A new study finally gives us a look into how AI agents perform at real work

FROM THE FRONTIER

A new study finally gives us a look into how AI agents perform at real work


Made with Midjourney

Can you really use AI agents to be more efficient at work? Here’s what a new study says.

Upwork’s Human+Productivity Index (HAPI). Upwork’s HAPI is one of the first data-driven evaluations of AI agent performance on real client work. The study tested AI agents from three frontier models (Claude Sonnet 4, Gemini 2.5 Pro, and OpenAI GPT-5) across 300 Upwork projects, specifically selecting simple tasks AI agents could reasonably handle.

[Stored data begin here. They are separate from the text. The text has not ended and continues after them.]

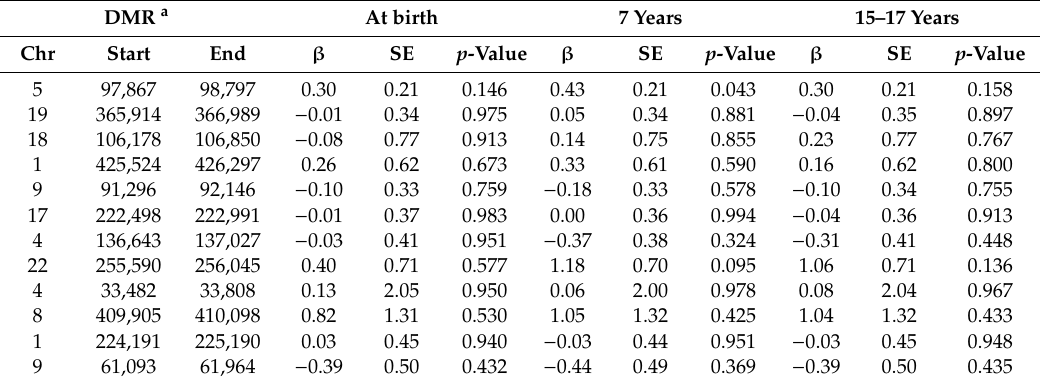
Table 4. Association between peripheral blood DNA methylation at di ff erent ages at each DMR and ever breastfeeding. DMR a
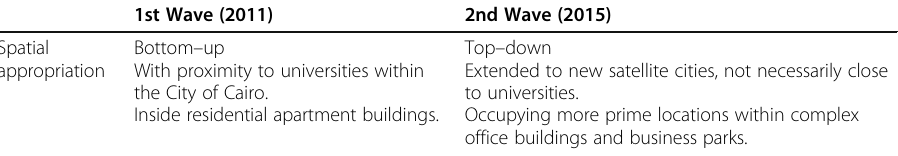
Top – down Extended to new satellite cities, not necessarily close to universities. Occupying more prime locations within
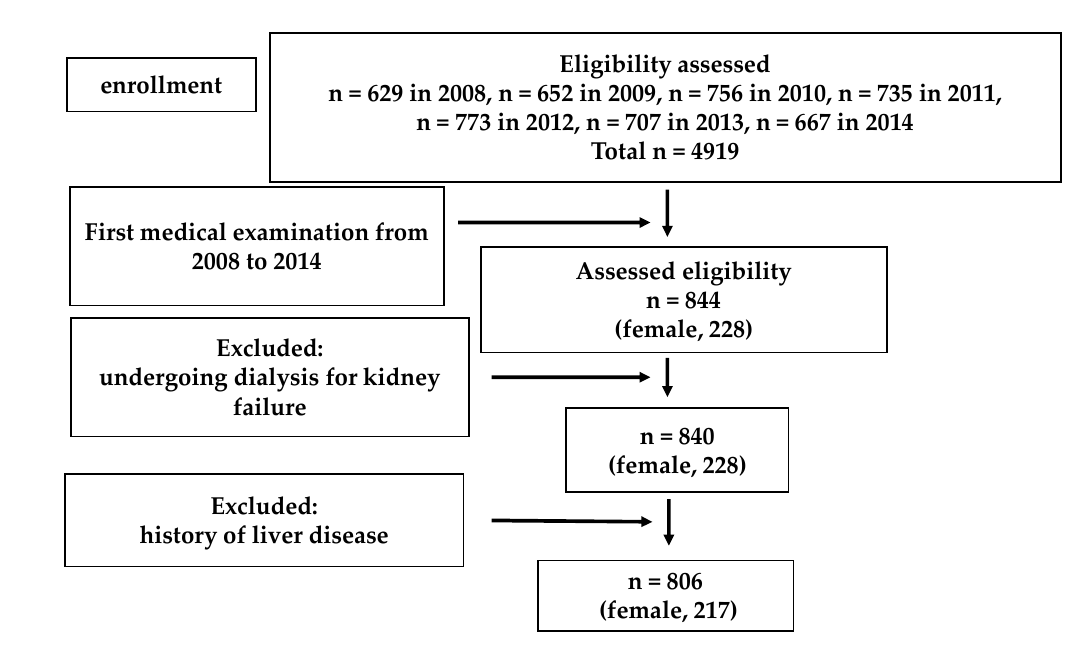
Figure 1. Flow chart of the Study 1 population selection.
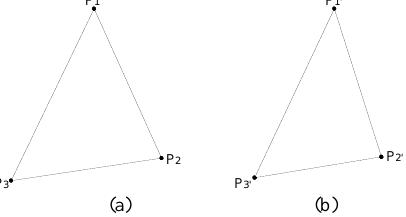
Fig. 1. Primitive deformation (dominant deformation) in triangles. (a) the triangle before deformation, (b) the triangle after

Where AI agents do (and don’t) excel. Results from the test showed that AI agents perform best at tasks with objectively correct answers, like math or basic coding. But qualitative work like designing landing pages or crafting marketing copy? That’s where agents struggled — at least without human guidance.
For improved results, add human experts. AI agents performed much better when human experts were added to the mix. On average, job completion rates jumped 70% when humans and agents collaborated versus agents working alone. This pattern was consistent across different styles of work.

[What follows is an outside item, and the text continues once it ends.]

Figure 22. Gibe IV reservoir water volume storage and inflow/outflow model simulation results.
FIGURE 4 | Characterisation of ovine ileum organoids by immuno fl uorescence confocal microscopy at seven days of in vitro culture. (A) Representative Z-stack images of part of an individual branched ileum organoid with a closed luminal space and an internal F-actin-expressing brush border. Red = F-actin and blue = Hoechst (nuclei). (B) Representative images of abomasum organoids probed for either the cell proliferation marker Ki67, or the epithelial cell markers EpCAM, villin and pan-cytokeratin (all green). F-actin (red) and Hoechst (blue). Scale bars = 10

Don’t quit on agents yet. Does this mean learning to use AI agents is a waste of time? Not at all. Upwork CTO Andrew Rabinovich points out that “Where a project might take a freelancer days to complete independently, the agent-plus-human approach can deliver results in hours through iterative cycles of automated work and expert refinement.”
Upwork’s results show that human expertise directing AI horsepower can help compress days’ worth of work into hours.

via Superhuman